What to do
Without any of the pictures, transcribe all the lines below exactly.

Records from a data source
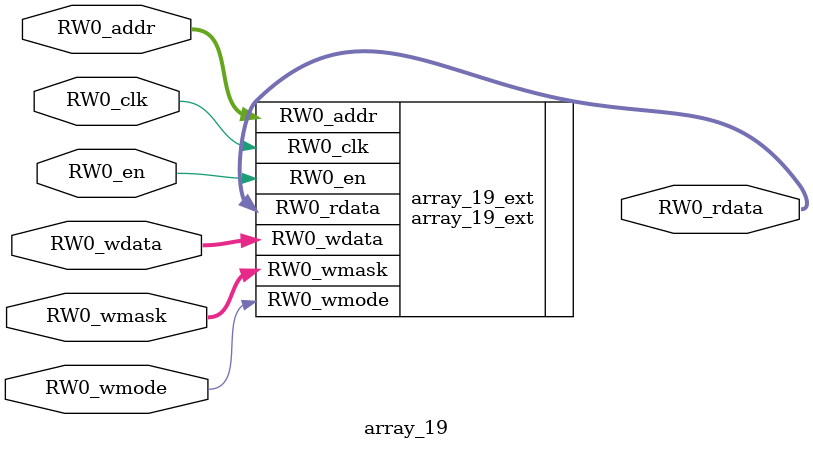
<source format=sv>
`ifndef RANDOMIZE
  `ifdef RANDOMIZE_MEM_INIT
    `define RANDOMIZE
  `endif // RANDOMIZE_MEM_INIT
`endif // not def RANDOMIZE
`ifndef RANDOMIZE
  `ifdef RANDOMIZE_REG_INIT
    `define RANDOMIZE
  `endif // RANDOMIZE_REG_INIT
`endif // not def RANDOMIZE

`ifndef RANDOM
  `define RANDOM $random
`endif // not def RANDOM

// Users can define INIT_RANDOM as general code that gets injected into the
// initializer block for modules with registers.
`ifndef INIT_RANDOM
  `define INIT_RANDOM
`endif // not def INIT_RANDOM

// If using random initialization, you can also define RANDOMIZE_DELAY to
// customize the delay used, otherwise 0.002 is used.
`ifndef RANDOMIZE_DELAY
  `define RANDOMIZE_DELAY 0.002
`endif // not def RANDOMIZE_DELAY

// Define INIT_RANDOM_PROLOG_ for use in our modules below.
`ifndef INIT_RANDOM_PROLOG_
  `ifdef RANDOMIZE
    `ifdef VERILATOR
      `define INIT_RANDOM_PROLOG_ `INIT_RANDOM
    `else  // VERILATOR
      `define INIT_RANDOM_PROLOG_ `INIT_RANDOM #`RANDOMIZE_DELAY begin end
    `endif // VERILATOR
  `else  // RANDOMIZE
    `define INIT_RANDOM_PROLOG_
  `endif // RANDOMIZE
`endif // not def INIT_RANDOM_PROLOG_

// Include register initializers in init blocks unless synthesis is set
`ifndef SYNTHESIS
  `ifndef ENABLE_INITIAL_REG_
    `define ENABLE_INITIAL_REG_
  `endif // not def ENABLE_INITIAL_REG_
`endif // not def SYNTHESIS

// Include rmemory initializers in init blocks unless synthesis is set
`ifndef SYNTHESIS
  `ifndef ENABLE_INITIAL_MEM_
    `define ENABLE_INITIAL_MEM_
  `endif // not def ENABLE_INITIAL_MEM_
`endif // not def SYNTHESIS

module array_19(
  input  [9:0]  RW0_addr,
  input         RW0_en,
  input         RW0_clk,
  input         RW0_wmode,
  input  [59:0] RW0_wdata,
  output [59:0] RW0_rdata,
  input  [9:0]  RW0_wmask
);

  array_19_ext array_19_ext (
    .RW0_addr  (RW0_addr),
    .RW0_en    (RW0_en),
    .RW0_clk   (RW0_clk),
    .RW0_wmode (RW0_wmode),
    .RW0_wdata (RW0_wdata),
    .RW0_rdata (RW0_rdata),
    .RW0_wmask (RW0_wmask)
  );
endmodule


</source>
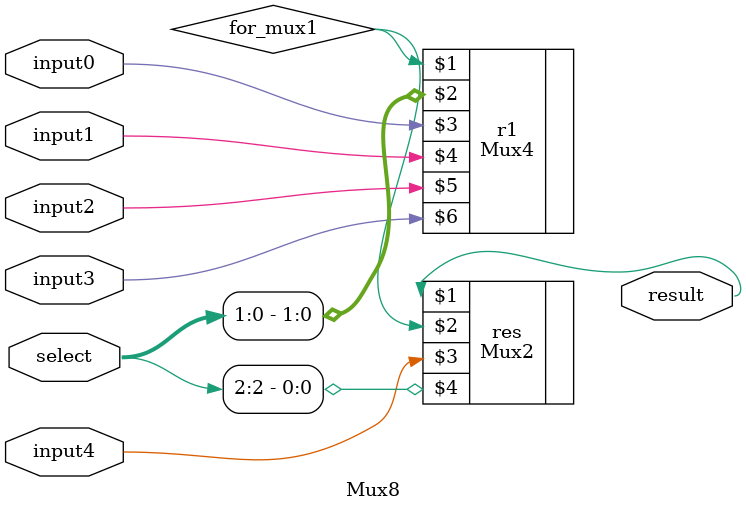
<source format=v>
module Mux8(result,select,input0,input1,input2,input3,input4);

input input0,input1,input2,input3,input4;
input [2:0] select;
output result;
wire for_mux1,for_mux2;

Mux4 r1(for_mux1, select[1:0], input0, input1, input2, input3);
Mux2 res(result,for_mux1,input4,select[2]);

endmodule
</source>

Task result
<source format=sv>
`ifndef RANDOMIZE
  `ifdef RANDOMIZE_MEM_INIT
    `define RANDOMIZE
  `endif // RANDOMIZE_MEM_INIT
`endif // not def RANDOMIZE
`ifndef RANDOMIZE
  `ifdef RANDOMIZE_REG_INIT
    `define RANDOMIZE
  `endif // RANDOMIZE_REG_INIT
`endif // not def RANDOMIZE

`ifndef RANDOM
  `define RANDOM $random
`endif // not def RANDOM

// Users can define INIT_RANDOM as general code that gets injected into the
// initializer block for modules with registers.
`ifndef INIT_RANDOM
  `define INIT_RANDOM
`endif // not def INIT_RANDOM

// If using random initialization, you can also define RANDOMIZE_DELAY to
// customize the delay used, otherwise 0.002 is used.
`ifndef RANDOMIZE_DELAY
  `define RANDOMIZE_DELAY 0.002
`endif // not def RANDOMIZE_DELAY

// Define INIT_RANDOM_PROLOG_ for use in our modules below.
`ifndef INIT_RANDOM_PROLOG_
  `ifdef RANDOMIZE
    `ifdef VERILATOR
      `define INIT_RANDOM_PROLOG_ `INIT_RANDOM
    `else  // VERILATOR
      `define INIT_RANDOM_PROLOG_ `INIT_RANDOM #`RANDOMIZE_DELAY begin end
    `endif // VERILATOR
  `else  // RANDOMIZE
    `define INIT_RANDOM_PROLOG_
  `endif // RANDOMIZE
`endif // not def INIT_RANDOM_PROLOG_

// Include register initializers in init blocks unless synthesis is set
`ifndef SYNTHESIS
  `ifndef ENABLE_INITIAL_REG_
    `define ENABLE_INITIAL_REG_
  `endif // not def ENABLE_INITIAL_REG_
`endif // not def SYNTHESIS

// Include rmemory initializers in init blocks unless synthesis is set
`ifndef SYNTHESIS
  `ifndef ENABLE_INITIAL_MEM_
    `define ENABLE_INITIAL_MEM_
  `endif // not def ENABLE_INITIAL_MEM_
`endif // not def SYNTHESIS

module array_19(
  input  [9:0]  RW0_addr,
  input         RW0_en,
  input         RW0_clk,
  input         RW0_wmode,
  input  [59:0] RW0_wdata,
  output [59:0] RW0_rdata,
  input  [9:0]  RW0_wmask
);

  array_19_ext array_19_ext (
    .RW0_addr  (RW0_addr),
    .RW0_en    (RW0_en),
    .RW0_clk   (RW0_clk),
    .RW0_wmode (RW0_wmode),
    .RW0_wdata (RW0_wdata),
    .RW0_rdata (RW0_rdata),
    .RW0_wmask (RW0_wmask)
  );
endmodule


</source>
<source format=v>
module Mux8(result,select,input0,input1,input2,input3,input4);

input input0,input1,input2,input3,input4;
input [2:0] select;
output result;
wire for_mux1,for_mux2;

Mux4 r1(for_mux1, select[1:0], input0, input1, input2, input3);
Mux2 res(result,for_mux1,input4,select[2]);

endmodule
</source>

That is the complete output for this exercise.